Looks a lot like homework. Show us your best attempt at solving this and we will guide you on what you have correct and what you have wrong. We won't do your homework for you. You won't learn anything that way.

 

Looks a lot like homework. Show us your best attempt at solving this and we will guide you on what you have correct and what you have wrong. We won't do your homework for you. You won't learn anything that way.

I dont understand why you can't believe that I have already graduated and that I am solving questions from a work book (which supposedly contains "tricky questions") to improve my knowledge on this subject.

The question is to find both Req and Ceq. This is a solved example.
According to the solution,

Req = R1 + R2 = 6 ohms (this is completely not what I learnt about calculating Thevenin's resistance.
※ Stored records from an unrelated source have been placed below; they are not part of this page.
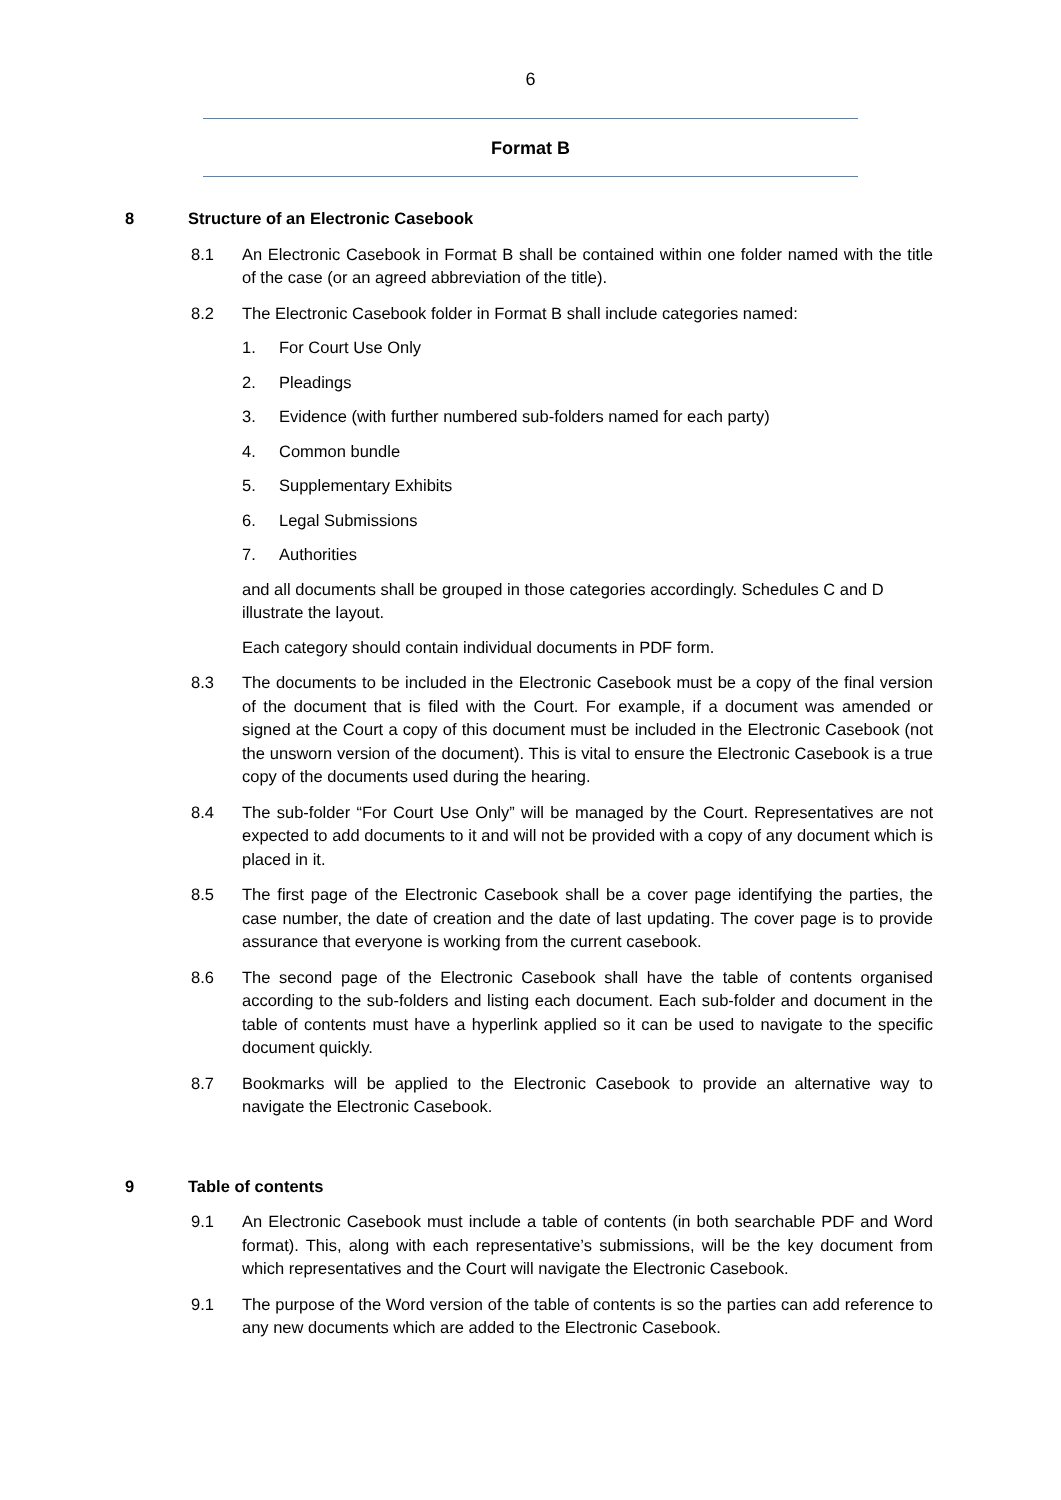6
Format B
8 Structure of an Electronic Casebook
8.1 An Electronic Casebook in Format B shall be contained within one folder named with the title of the case (or an agreed abbreviation of the title).
8.2 The Electronic Casebook folder in Format B shall include categories named:
1. For Court Use Only
2. Pleadings
3. Evidence (with further numbered sub-folders named for each party)
4. Common bundle
5. Supplementary Exhibits
6. Legal Submissions
7. Authorities
and all documents shall be grouped in those categories accordingly. Schedules C and D illustrate the layout.
Each category should contain individual documents in PDF form.
8.3 The documents to be included in the Electronic Casebook must be a copy of the final version of the document that is filed with the Court. For example, if a document was amended or signed at the Court a copy of this document must be included in the Electronic Casebook (not the unsworn version of the document). This is vital to ensure the Electronic Casebook is a true copy of the documents used during the hearing.
8.4 The sub-folder “For Court Use Only” will be managed by the Court. Representatives are not expected to add documents to it and will not be provided with a copy of any document which is placed in it.
8.5 The first page of the Electronic Casebook shall be a cover page identifying the parties, the case number, the date of creation and the date of last updating. The cover page is to provide assurance that everyone is working from the current casebook.
8.6 The second page of the Electronic Casebook shall have the table of contents organised according to the sub-folders and listing each document. Each sub-folder and document in the table of contents must have a hyperlink applied so it can be used to navigate to the specific document quickly.
8.7 Bookmarks will be applied to the Electronic Casebook to provide an alternative way to navigate the Electronic Casebook.
9 Table of contents
9.1 An Electronic Casebook must include a table of contents (in both searchable PDF and Word format). This, along with each representative’s submissions, will be the key document from which representatives and the Court will navigate the Electronic Casebook.
9.1 The purpose of the Word version of the table of contents is so the parties can add reference to any new documents which are added to the Electronic Casebook.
You are supposed to short the voltage source and open current source. After sometime, capacitor acts like a voltage source and hence Req = R1 parallel R2 when all the capacitors are shorted.)
Ceq = (C1 parallel C2) series C3 which comes to 2/3 F

I am not convinced with the given solution. Since I graduated, I can't ask my teachers whom I have no longer contact with now. Which is why I posted it here.

 

I aprtially agree with your solution, 3Ω and 2/3F should be correct.

 

At DC, Req = 3.

ak

 

Looks like a trick question to me.

The reactance Xc of a capacitor is 1/2πfC..
At f = 0, Xc = ∞

Hence, remove all C from the circuit. What remains?